Di sekelilingku terlihat sepi, hanya ada tukang sapu taman yang
sedang membersihkan dedaunan kering di pinggir danau. Lagi pula, siapa juga
yang mau pergi ke taman di cuaca yang panasnya minta ampun seperti ini. Kecuali
orang yang disuruh nganterin barang laundry-an tanpa kendaraan pribadi. Iya,
itu aku!
“Panas banget! Matahari nyusahin aja sih. Harusnya udah enak
gue tidur di kamar nyalain AC. Ga perlu keringetan bau begini”
Selagi aku mengibas-ngibas kerah bajuku, tukang sapu taman
itu berjalan mendekat ke arahku. Setelah dekat, aku baru sadar bajunya tidak
berseragam seperti tukang sapu jalan seperti biasanya.
“Permisi mas, saya sapu sekitar sini dulu ya”
“Ya, pak”
Aku menjawabnya singkat. Mengganggu saja, sih! Sudah tau
panas begini bisa merambat ke emosi. Bisa-bisa emosiku terbakar juga.
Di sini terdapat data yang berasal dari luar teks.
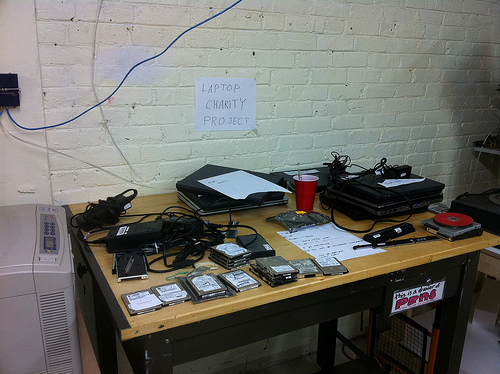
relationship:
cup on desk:
[289, 173, 321, 212] [57, 191, 498, 374]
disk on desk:
[142, 283, 187, 305] [191, 303, 211, 318]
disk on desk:
[222, 262, 257, 293] [62, 162, 498, 372]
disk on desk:
[118, 288, 166, 317] [62, 162, 498, 372]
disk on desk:
[216, 268, 257, 294] [62, 162, 498, 372]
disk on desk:
[289, 256, 322, 280] [62, 162, 498, 372]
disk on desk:
[309, 252, 348, 277] [62, 162, 498, 372]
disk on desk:
[216, 241, 252, 270] [86, 187, 486, 282]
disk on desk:
[259, 263, 291, 280] [178, 207, 453, 266]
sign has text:
[182, 63, 305, 155] [179, 68, 281, 153]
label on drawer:
[391, 281, 444, 312] [385, 264, 466, 321]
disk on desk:
[278, 242, 374, 302] [63, 104, 484, 367]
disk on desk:
[431, 201, 492, 235] [217, 134, 487, 319]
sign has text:
[193, 77, 258, 133] [202, 83, 249, 129]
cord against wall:
[23, 55, 128, 130] [7, 2, 497, 219]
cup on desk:
[291, 170, 318, 215] [62, 162, 498, 372]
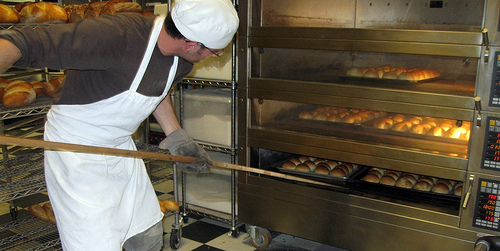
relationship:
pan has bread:
[288, 56, 428, 104] [326, 47, 447, 92]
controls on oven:
[471, 175, 499, 230] [246, 144, 498, 229]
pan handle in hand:
[0, 135, 349, 191] [160, 131, 215, 176]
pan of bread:
[246, 0, 498, 249] [366, 163, 465, 196]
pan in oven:
[246, 0, 498, 249] [356, 178, 458, 208]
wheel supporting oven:
[245, 225, 267, 249] [213, 93, 496, 243]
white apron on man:
[38, 16, 179, 248] [0, 0, 240, 251]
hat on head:
[169, 1, 239, 51] [164, 0, 238, 63]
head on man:
[164, 0, 238, 63] [0, 0, 240, 251]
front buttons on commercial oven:
[473, 173, 498, 234] [167, 3, 498, 249]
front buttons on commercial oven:
[480, 116, 499, 177] [167, 3, 498, 249]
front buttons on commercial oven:
[494, 165, 499, 168] [167, 3, 498, 249]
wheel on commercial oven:
[248, 225, 267, 250] [236, 0, 500, 251]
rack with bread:
[0, 0, 183, 250] [372, 111, 472, 142]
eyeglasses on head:
[185, 37, 227, 64] [164, 0, 238, 63]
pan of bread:
[279, 152, 359, 189] [306, 151, 358, 188]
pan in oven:
[279, 152, 359, 189] [161, 0, 484, 245]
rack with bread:
[0, 0, 183, 250] [1, 2, 19, 21]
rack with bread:
[0, 0, 183, 250] [21, 2, 68, 23]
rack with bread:
[0, 0, 183, 250] [2, 79, 38, 108]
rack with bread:
[0, 0, 183, 250] [42, 71, 65, 95]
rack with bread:
[0, 0, 183, 250] [66, 2, 85, 22]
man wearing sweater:
[0, 0, 240, 251] [11, 27, 215, 99]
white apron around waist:
[42, 15, 179, 251] [33, 89, 154, 168]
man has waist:
[0, 0, 240, 251] [33, 89, 154, 168]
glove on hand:
[157, 126, 214, 178] [155, 127, 215, 177]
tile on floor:
[179, 218, 229, 242] [161, 210, 337, 250]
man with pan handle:
[13, 4, 248, 238] [0, 135, 349, 191]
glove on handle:
[161, 126, 231, 191] [191, 132, 348, 217]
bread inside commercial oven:
[364, 174, 382, 184] [236, 0, 500, 251]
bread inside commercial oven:
[326, 169, 344, 178] [236, 0, 500, 251]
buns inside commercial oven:
[342, 57, 441, 88] [236, 0, 500, 251]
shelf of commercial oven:
[261, 68, 477, 110] [236, 0, 500, 251]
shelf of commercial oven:
[251, 47, 477, 99] [236, 0, 500, 251]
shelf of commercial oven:
[257, 1, 484, 31] [236, 0, 500, 251]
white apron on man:
[42, 15, 179, 251] [0, 0, 240, 251]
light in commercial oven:
[435, 118, 472, 144] [236, 0, 500, 251]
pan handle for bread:
[3, 122, 337, 197] [326, 169, 344, 178]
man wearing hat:
[0, 0, 240, 251] [169, 0, 239, 51]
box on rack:
[171, 87, 236, 148] [171, 39, 244, 239]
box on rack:
[172, 146, 241, 218] [171, 39, 244, 239]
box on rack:
[186, 42, 240, 84] [171, 39, 244, 239]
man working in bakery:
[0, 0, 240, 251] [184, 2, 498, 249]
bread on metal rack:
[387, 115, 457, 147] [261, 128, 447, 160]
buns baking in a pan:
[380, 177, 396, 187] [260, 157, 460, 216]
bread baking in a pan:
[295, 102, 476, 138] [320, 75, 442, 85]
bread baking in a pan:
[277, 155, 469, 198] [268, 110, 465, 156]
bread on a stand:
[294, 154, 351, 182] [247, 198, 442, 249]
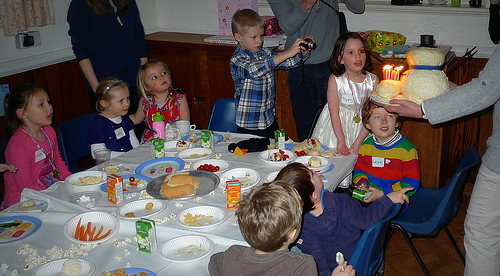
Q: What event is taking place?
A: Birthday party.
Tapi, hebat juga bapak ini. Panas-panas gini masih semangat
nyapunya.
Akhirnya kuputuskan untuk membuka suara.
“Pak, kok tahan sih panas begini tetep nyapu-nyapu?”
“Ah, ngga kok mas, ini biasa saja. Masih untung juga ada
matahari, kalau tidak ada, wah ga kebayang deh! Makanya paling saya syukri
saja”
“Iya sih ada matahari. Tapi panasnya begini, percuma juga.
Yang ada bikin sakit!”
Bapak itu menyandarkan sapunya pada sebuah pohon dan
berjalan ke arah tempat duduk di sebelahku.
“Saya numpang duduk ya, mas”
Aku menggeser posisi dudukku sehingga memberinya sedikit
ruang lebih. Terdengar kembali suara di sampingku.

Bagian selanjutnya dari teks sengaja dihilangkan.